Chemicals that can activate INSIG-2 or the related pathways operate primarily by modulating lipid metabolism and cholesterol biosynthesis. Statins including atorvastatin, lovastatin, and simvastatin inhibit HMG-CoA reductase, reducing intracellular cholesterol. This reduction can stimulate SREBP pathway, triggering INSIG-2 upregulation to compensate for the reduced cholesterol levels. Similarly, mevalonate, a key intermediate in cholesterol biosynthesis and U18666A, a cholesterol transport inhibitor, can increase the demand for cholesterol synthesis or cause cholesterol accumulation in the endoplasmic reticulum, respectively. These changes can activate the SREBP pathway, leading to INSIG-2 upregulation to meet the increased demand for cholesterol.

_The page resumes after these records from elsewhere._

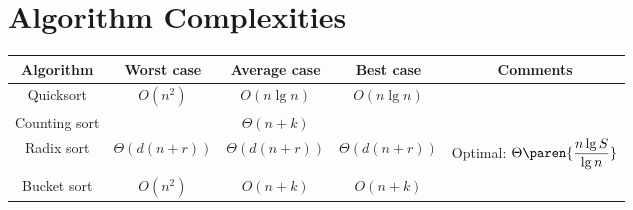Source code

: \section{Algorithm Complexities}

\begin{tabular}{|c|c c c|c|}
    \hline
    Algorithm & Worst case & Average case & Best case & Comments \\
    \hline
    Quicksort & $O(n^2)$ & $O(n\lg n)$ & $O(n\lg n)$ & \\
    Counting sort & \multicolumn{3}{c|}{$\Theta(n + k)$} &\\
    Radix sort & $\Theta(d(n + r))$ & $\Theta(d(n + r))$ & 
    $\Theta(d(n + r))$ & Optimal: $\displaystyle \Theta\paren{\frac{n \lg S}{\lg n}}$ \\
    Bucket sort & $O(n^2)$ & $O(n + k)$ & $O(n + k)$ & \\
    \hline
\end{tabular}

25-Hydroxycholesterol, an oxysterol product, can activate the SREBP pathway and increase INSIG-2 activity as part of the cellular response to cholesterol overload. In contrast, geranylgeraniol and farnesol, products of the cholesterol synthesis pathway, can alter the SREBP pathway and potentially upregulate INSIG-2. AMPK activators, such as metformin and AICAR, can activate AMPK leading to SREBP inhibition. This inhibition can cause a compensatory upregulation of INSIG-2 to maintain cholesterol homeostasis. Similarly, PPAR-γ agonists like pioglitazone and rosiglitazone can alter lipid metabolism and potentially upregulate INSIG-2.